To illustrate, I quote a true-life situation where a young girl living in Colombo, Sri Lanka was diagnosed with T2D at the tender age of nine years. She was found to have a high glucose level on a routine screening and was diagnosed and treated for type 1 diabetes. She had inadequate nutrition in-utero and a low birth weight. She was found to be obese and showed signs of insulin resistance such as acanthosis nigricans (a skin condition that causes skin to darken and thicken) where her insulin was gradually reduced and eventually stopped. At present, she is managed well on oral hypoglycaemic agents and a modified lifestyle.

The resultant pandemic of T2D can only be halted through proactive measures of primary prevention highlighting the wellbeing of young females in our society.

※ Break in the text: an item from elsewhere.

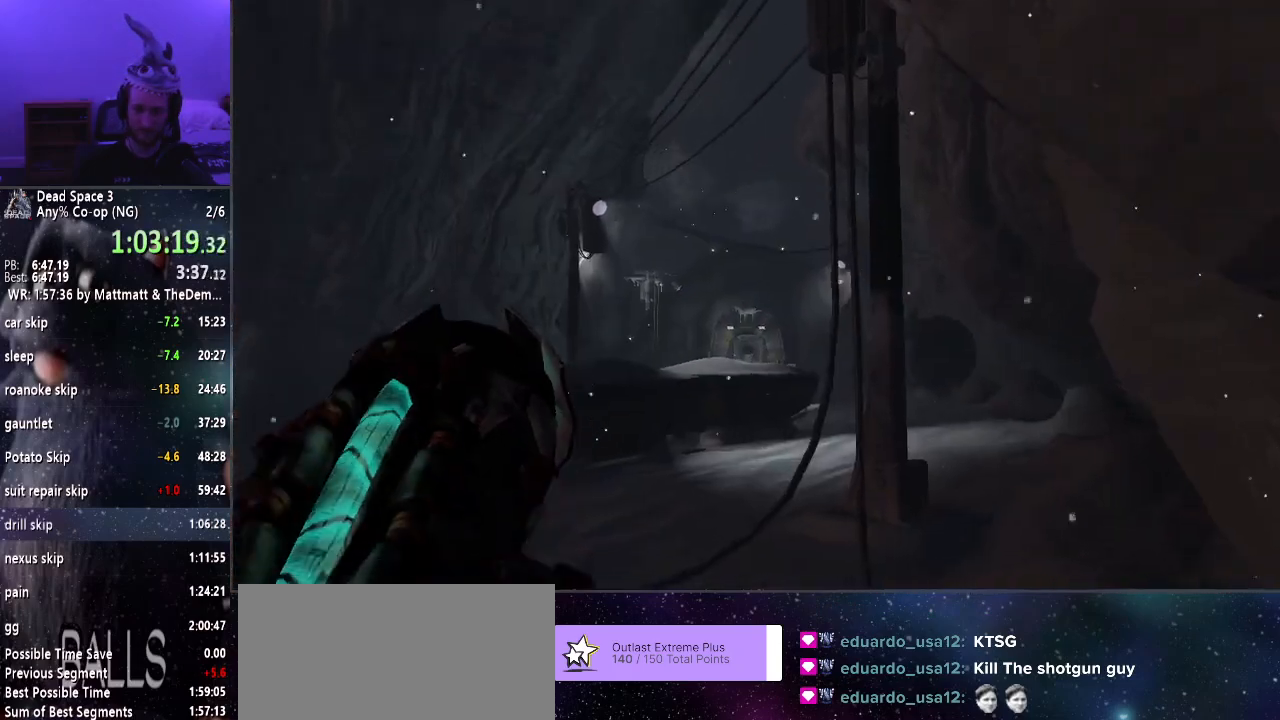
{"keys": ["shift", "w"], "mouse": [], "events": []}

*The girl child goes to school, helps with housework, works in factories, makes friends, cares for elder and younger family members and prepares themselves to take on the responsibilities of adulthood. Girls play multiple roles in the household, society and the economy. Upholding the rights of the girl child has seen increased support through the nearly global adoption of the Convention on the Rights of the Child, as well as through the UN Millennium Development Goals target of increasing equality between girls’ and boys’ educational attainment.

United Nations Entity for Gender Equality and the Empowerment of Women, UN Women http://beijing20.unwomen.org/en/in-focus/girl-child

References
  1. Aetiology of type 2 diabetes: the road to consensus, Diabet. Voice 48 (2003) 28–31.
  2. Wijesuriya M, Williams R, Yajnik C. The Kathmandu Declaration: “Life Circle” approach to prevention and care of diabetes mellitus. DRCP 2009: 87(1); 20-6. Open link
  3. Katulanda P, Constantine GR, Mahesh JG, et al. Prevalence and projections of diabetes and pre-diabetes in adults in Sri Lanka–Sri Lanka Diabetes, Cardiovascular Study (SLDCS) Diabet Med 2009: 25(9); 1062-9. Open link
  4. Alberti KG, Zimmet P, Shaw J. Metabolic syndrome—A new world-wide definition. A consensus statement from the International Diabetes Federation. Diab Med 2006: 23; 469-480.

 

Chamari Warnapura is Deputy Medical Director - National Diabetes Centre, Diabetes Association of Sri Lanka.